I have tried fuzzy merging the information in my bridge query with one of the original queries to assign each row the desired account name, but even when using a transformation table and playing around with the threshold, it does not always link the same account name. There are rows where the match has correctly assigned the desired name, but for the same account names there will also be rows that have defaulted to the original, show an incorrect name, or even come up as null.
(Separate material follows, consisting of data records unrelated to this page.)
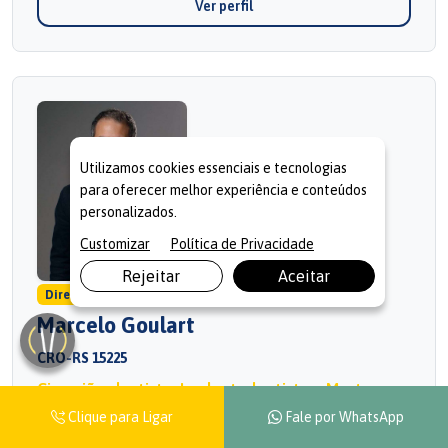
Ver perfil
Utilizamos cookies essenciais e tecnologias
para oferecer melhor experiência e conteúdos
personalizados.
Customizar
Política de Privacidade
Rejeitar
Aceitar
Diretor de Odontologia
Marcelo Goulart
CRO-RS 15225
Cirurgião-dentista, Implantodontista e Mestre em
Prótese
Clique para Ligar
Fale por WhatsApp
Diretor e responsável técnico de Odontologia da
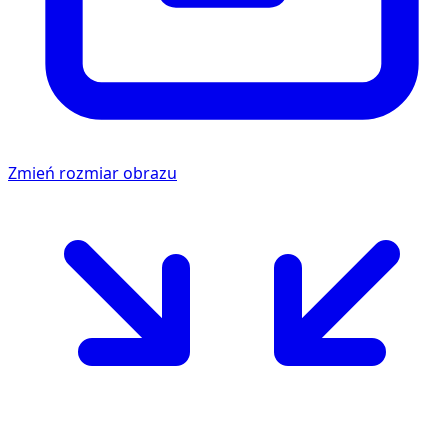
Zmień rozmiar obrazu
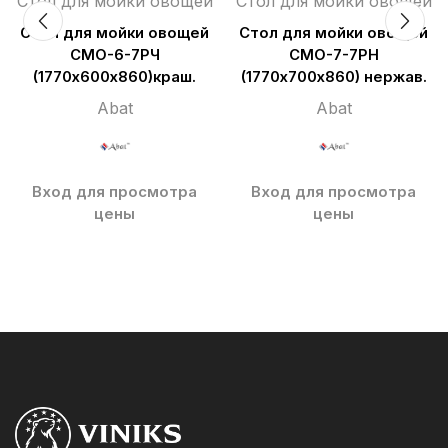
Стол для мойки овощей
Стол для мойки овощей
Стол для мойки овощей
Стол для мойки овощей
СМО-6-7РЧ
СМО-7-7РН
(1770х600х860)краш.
(1770х700х860) нержав.
Abat
Abat
Вход для просмотра
Вход для просмотра
цены
цены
v-xuding-msft · ‎06-10-2020

Hi @akg ,

I have tested the sample data. It works using transformation table. You could download my sample to have a try.

Reference:

Fuzzy Matching in Power BI and Power Query; Match based on Similarity Threshold

If your tables still can't work fine, maybe it is caused by the sample data is too simple. Please share a dummy pbix file that we can test.

Best Regards,
Xue Ding
If this post helps, then please consider Accept it as the solution to help the other members find it more quickly.

akg · ‎06-10-2020

@v-xuding-msft

Here is a sample of my .pbix in Onedrive:

https://1drv.ms/u/s!As6Gm7qZSazFmSdN0X_5Z7qeNoBp?e=EnJrXJ

I've taken few different account names I was having trouble with along with some other random names to try and represent the dataset and created the bridge along with fuzzy merging. I have removed the duplicates so that the relationships will work, but if you roll it back you can see where the names arent lining up properly.

In this sample every account name has a match in the Fuzzy Match transformation table I loaded, but this is not always the case. My original transformation table only really includes matches for the obvious account names that I want matched. For example, I have ATT West in the "from" column of the fuzzy match transformation table, but this wouldn't normally be included in that table at all.